Japan already has one airborne brigade, a battalion-sized special forces group, and will have a rapid-reaction regiment equipped with air-transportable armored vehicles by 2018. A planned 3,400-strong amphibious assault brigade will have sufficient amphibious lift to move 2,000 infantry and their equipment. Guard units totaling 500 to 800 men, armed with antiship and antiaircraft missiles, are also being stationed in the Ryukyus. According to Nakagawa:
Given the presence of deployed JGSDF forces, together with the standing up of an amphibious assault brigade, an adversary looking to invade an important area of the Nansei Islands (for example, Miyakojima) must be able to mobilize 3,000-10,000 amphibious troops or more to overcome the advantages of dug-in defenders. . . . The size of the invading units as measured by vessel volume will be about 60,000-200,000 tons, which represents a substantial set of logistical and lift requirements for the invading side. If the deployment of a rapid-reaction regiment to the Nansei Islands can be completed before enemy forces arrive, the level of invading troops required by the adversary will be even greater.
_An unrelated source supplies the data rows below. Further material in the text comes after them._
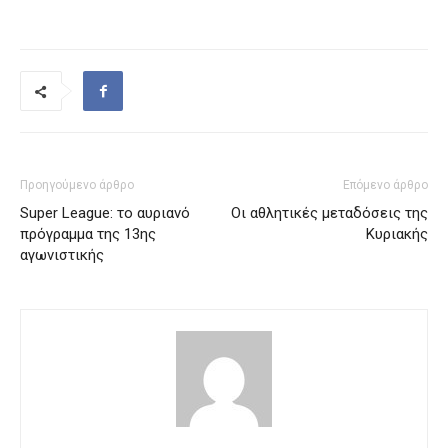
Προηγούμενο άρθρο
Επόμενο άρθρο
Super League: το αυριανό
Οι αθλητικές μεταδόσεις της
πρόγραμμα της 13ης
Κυριακής
αγωνιστικής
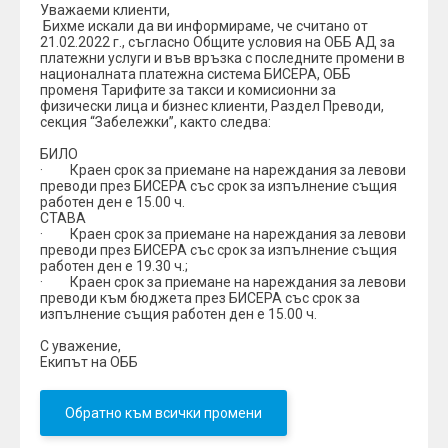
Уважаеми клиенти,
Бихме искали да ви информираме, че считано от
21.02.2022 г., съгласно Общите условия на ОББ АД за
платежни услуги и във връзка с последните промени в
националната платежна система БИСЕРА, ОББ
променя Тарифите за такси и комисионни за
физически лица и бизнес клиенти, Раздел Преводи,
секция “Забележки”, както следва:
БИЛО
· Краен срок за приемане на нареждания за левови
преводи през БИСЕРА със срок за изпълнение същия
работен ден е 15.00 ч.
СТАВА
· Краен срок за приемане на нареждания за левови
преводи през БИСЕРА със срок за изпълнение същия
работен ден е 19.30 ч.;
· Краен срок за приемане на нареждания за левови
преводи към бюджета през БИСЕРА със срок за
изпълнение същия работен ден е 15.00 ч.
С уважение,
Екипът на ОББ
Обратно към всички промени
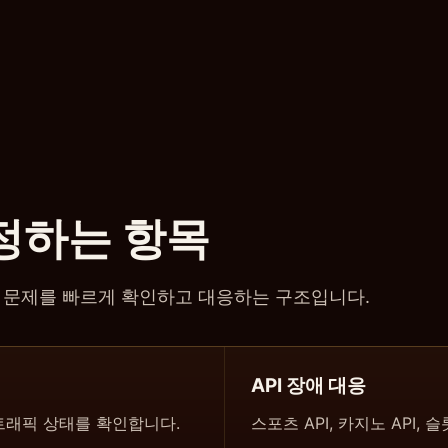
정하는 항목
 문제를 빠르게 확인하고 대응하는 구조입니다.
API 장애 대응
, 트래픽 상태를 확인합니다.
스포츠 API, 카지노 API, 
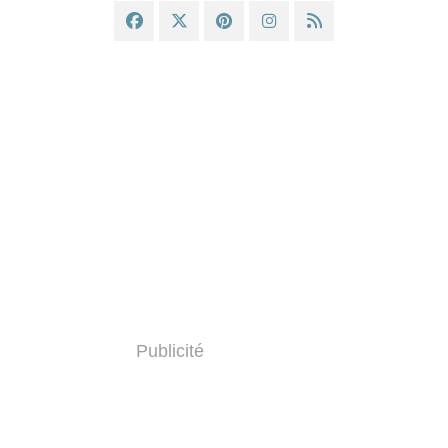
Publicité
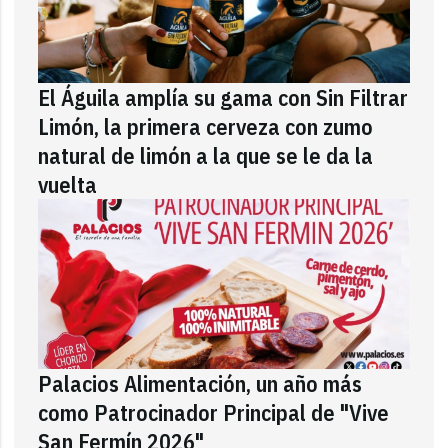
El Águila amplía su gama con Sin Filtrar
Limón, la primera cerveza con zumo
natural de limón a la que se le da la
vuelta
Palacios Alimentación, un año más
como Patrocinador Principal de "Vive
San Fermín 2026"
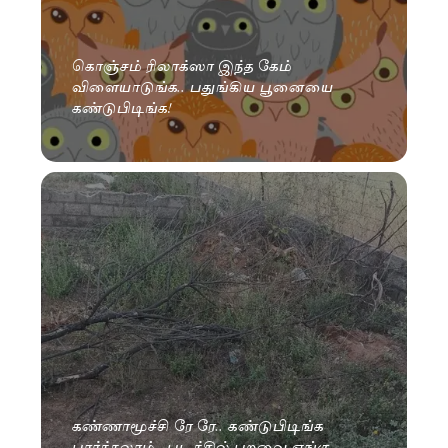
கொஞ்சம் ரிலாக்ஸா இந்த கேம்
விளையாடுங்க.. பதுங்கிய பூனையை
கண்டுபிடிங்க!
கண்ணாமூச்சி ரே ரே.. கண்டுபிடிங்க
பார்க்கலாம்.. படத்தில் பறவை எங்கு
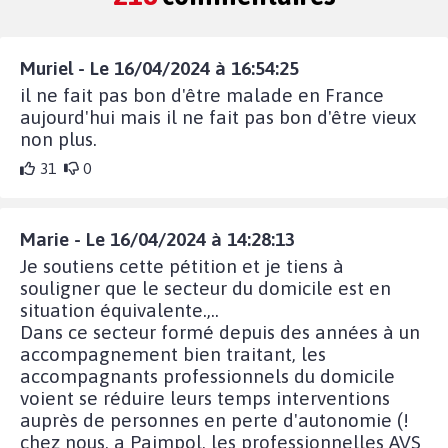
Muriel - Le 16/04/2024 à 16:54:25
il ne fait pas bon d'être malade en France
aujourd'hui mais il ne fait pas bon d'être vieux
non plus.
31
0
Marie - Le 16/04/2024 à 14:28:13
Je soutiens cette pétition et je tiens à
souligner que le secteur du domicile est en
situation équivalente.,..
Dans ce secteur formé depuis des années à un
accompagnement bien traitant, les
accompagnants professionnels du domicile
voient se réduire leurs temps interventions
auprès de personnes en perte d'autonomie (!
chez nous, a Paimpol, les professionnelles AVS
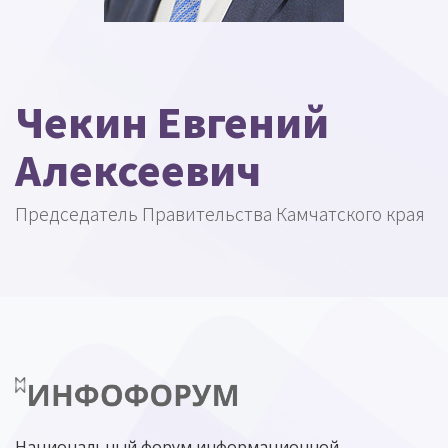
Чекин Евгений
Алексеевич
Председатель Правительства Камчатского края
Национальный форум информационной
Nakagawa concedes a few problems with this approach. Japan would need air and naval control around the island to move troops, which in turn might require U.S. muscle. There are Japanese civilians on the island that would need to be protected, supplied and possibly evacuated. And a 500-strong garrison and a 3,400-strong amphibious brigade isn't much of a defense against Chinese invasion, or much of an amphibious counterattack force to retake lost islands.
Nonetheless, Nakagawa hits on the key point: an amphibious assault against an island defended even by a small number of well-armed defenders with long-range weapons is difficult, which is one reason why the U.S. Navy and Marine Corps are worried about their ability to conduct invasions. A Japanese garrison could either deter or repel provocations by irregular Chinese forces. Or, their presence would force China to mount a large-scale military invasion, which would trigger the U.S. defense treaty with Japan, and would also force China to openly use force instead of gray warfare.
On the other hand, basing a strategy on Japan's World War II experience is a mixed bag. Leaving aside how the symbolism of the Pacific War will play out in China—which still remembers Japanese atrocities—Imperial Japan's strategy could hardly be called a success.
It is true that Japan forced the United States to commit huge ground, air, and naval resources to bloody assaults on islands like Tarawa and Iwo Jima. But Japan's original strategy in 1941 had been to create a defensive system of island outposts and airbases, which would tie down U.S. forces while the Japanese fleet and long-range bombers rushed to the scene to destroy the invaders. That strategy failed. Once the Americans had worn down the Japanese fleet and airpower, and the islands were cut off, there was no escape. The garrison was doomed, and the outcome was merely a question of how long the battle and how swollen the body count.
Japan may repeat this strategy, but they will hardly desire to emulate the outcome.